The idea of winning people over to your position by showing them its attractiveness is materially connected with another Gandhian notion that is often confusing to westerners, that of ahimsa or non-violence, it is true, but perhaps through an implicit threat of violence. Gandhi believed that it was wrong to direct violence against the opponent; if there was to be violence, it was better for satyagrahis to bear it themselves, and so cause it to be overcome. In practice, however, Gandhi often won his battles because he knew that a non-violent struggle was best designed to penetrate the proto-Christian conscience of Britain (he admitted that it probably would not work against the Nazis, for example). Another factor responsible for Gandhi’s success was the possibility of his dying from one of his fasts, the consequences of which terrified the administration! He valued ahimsa, then, as an instrument, not as a fundamental principle to which he would cling in all circumstances. By clinging to it, Gandhi won not merely India’s freedom but the respect of all who fight for justice.
Cultural Revolution
What did Gandhi achieve in India itself? The quick answer is that he set afoot a whole cultural revolution, curiously parallel to Mao’s, and decades before it. For this reason, the Marxist dismissal of Gandhi as a reactionary has always been puzzling.
There are at least four major strands to Gandhi’s cultural revolution, which interpenetrate rather than merely entwine. The first and possibly most important strand is that Gandhi took a gentleman’s debating club (which is what the Indian congress was at that time) and developed it into India’s second genuinely mass movement.3 Con-comitantly, the national movement drew in women as equal partners – something which had been alien to Indian tradition for at least ten centuries, and probably more.4
Second, Gandhi altered our attitude to work. In my own life, my traditional attitude to work began to be changed from the time when my school encouraged us to participate in the Gandhian practice of Shramdaan (the donation of one’s labour) to prepare the ground for a vegetable patch in the school. It is self-evident that if communities do not work, they cannot eat; and it requires no great powers of observation to notice that in traditional Indian society physical work is despised by the upper castes and is something done only by the lower classes. These in turn naturally try to get away with as little as possible, especially when much of the fruit of it is going into the pockets of the upper caste anyway. Gandhi insisted that all volunteers who joined him had to do physical work and take their turn at cleaning the latrines – the sort of work which was usually reserved only for the lowest classes, whose condition and status Gandhi tried to improve, for example by drawing attention to the crucial importance of what they did, and calling them harijan (God’s own folk).
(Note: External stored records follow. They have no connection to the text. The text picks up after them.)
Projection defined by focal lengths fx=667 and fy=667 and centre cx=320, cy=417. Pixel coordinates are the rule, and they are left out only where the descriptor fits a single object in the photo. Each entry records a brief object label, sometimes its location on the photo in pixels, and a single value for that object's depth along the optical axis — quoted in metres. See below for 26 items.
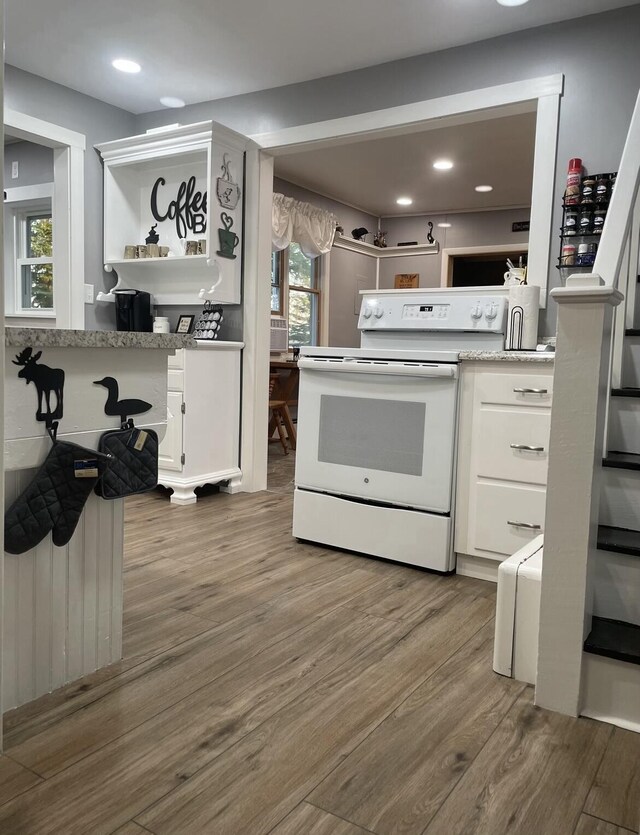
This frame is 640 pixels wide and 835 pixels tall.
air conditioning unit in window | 6.38
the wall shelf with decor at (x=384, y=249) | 7.57
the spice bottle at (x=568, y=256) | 2.92
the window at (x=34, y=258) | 5.41
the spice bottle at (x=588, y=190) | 2.86
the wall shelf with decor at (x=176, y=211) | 3.82
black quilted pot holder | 1.63
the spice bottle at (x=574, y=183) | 2.88
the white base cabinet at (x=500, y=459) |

Though they did suffer the most, harijans were not the only groups who suffered from discrimination on grounds of caste in matters of food, drink and marriage, and even in ordinary everyday conversation. To this day, and in spite of Gandhi’s achievements, one can see the idiocy of traditional attitudes in the newspaper advertisements which seek suitable (arranged marriage) partners from the same sub-sub-caste! In encouraging people to eat and drink and work together, and even marry people from other castes, Gandhi defied tradition, and began to move into action a moribund and finely divided mass of people.